Beginning this summer, metro users will have to pay more to get from point A to point B….
The board that oversees Metro approved a broad schedule of hikes in rail, bus and parking fees, which will go into effect on July 1.
On the rail side, boarding fares during rush hours will rise from $1.95 to $2.10. Mileage fares will also increase. The maximum rush hour rail fare will rise from $5 to $5.75.
Off-peak boarding fares will rise by a dime, and the maximum off-peak rail fare will jump from $2.75 to $3.50.
The surcharge for peak-of-the-peak rush hours, however, will disappear.
Rail customers who still use paper farecards (rather than the plastic SmarTrip cards) will see a big jump in the surcharge for using the paper cards; that fee will rise from 25 cents a ride to a $1 a ride.
Bus fares are going up, too. Bus riders using SmarTrip cards will pay $1.60 rather than $1.50. The cash price on regular Metro bus routes will jump from $1.70 to $1.80.
All-day parking at most Metro parking lots will rise by a quarter.
Metro’s door-to-door service for the disabled is called Metro Access. Fares are based on regular bus and rail fares, so Metro Access riders will also pay more. Dozens of them came to the board meeting and spoke out against the fare hikes.
“People will not be able to ride,” declared blind passenger Denise Rush, leaning on her cane as she addressed the WMATA Board. “[Disabled passengers] won’t be able to go to dialysis, to doctors appointments. They won’t be able to live.”
Metro calculates Metro Access fees based on a formula of doubling whatever the “fastest” bus or rail routes would cost.
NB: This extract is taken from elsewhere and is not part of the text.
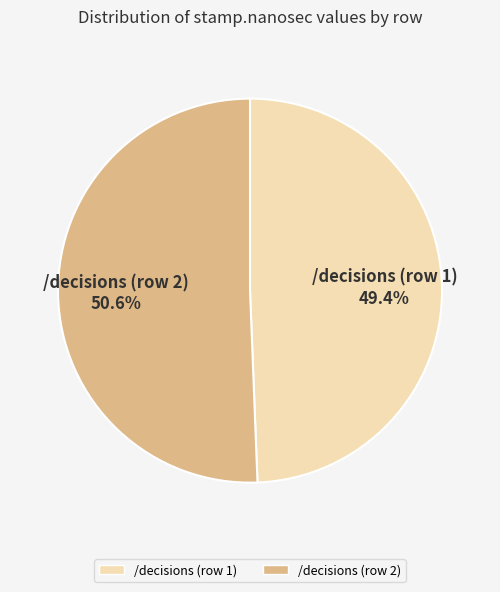

Is there any slice that represents more than half of the pie?

Yes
But there are wild fluctuations in those costs, depending on where Metro’s computer calculates the nearest bus is at the time of the scheduled pickup.
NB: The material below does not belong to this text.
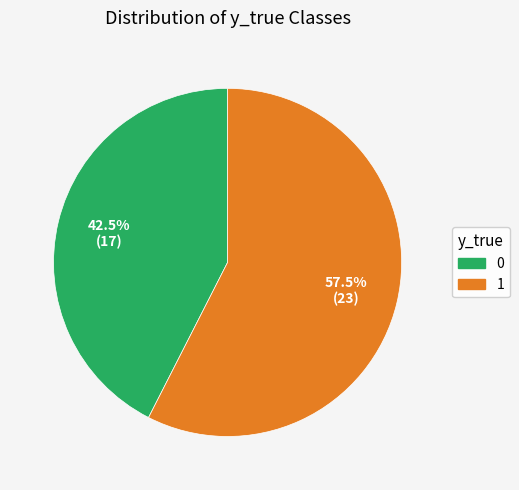

How many segments does this pie chart have?

2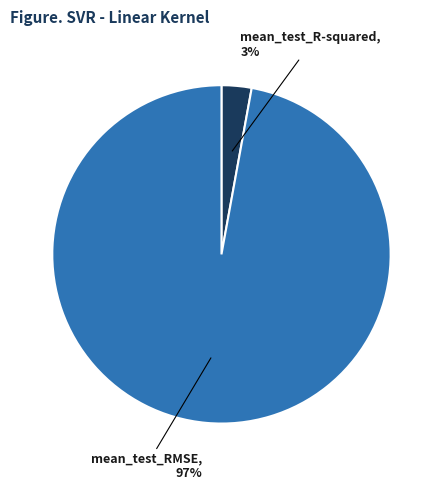

Does any single category account for the majority?

Yes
“If I call to make a reservation at 10:30,” Metro Access passenger Phil Posner told the board, “I may get a fare that is $4 more expensive than if I make the reservation for 10:15.”
Although board members approved the fare hikes, they also directed staff to quickly devise computer models that will allow handicapped passengers to calculate lower trip costs, such as a bus-to-bus routing, rather than routing most trips through the rail system, which is more expensive.
Metro Access trip fees are capped at $7, and that figure will not change.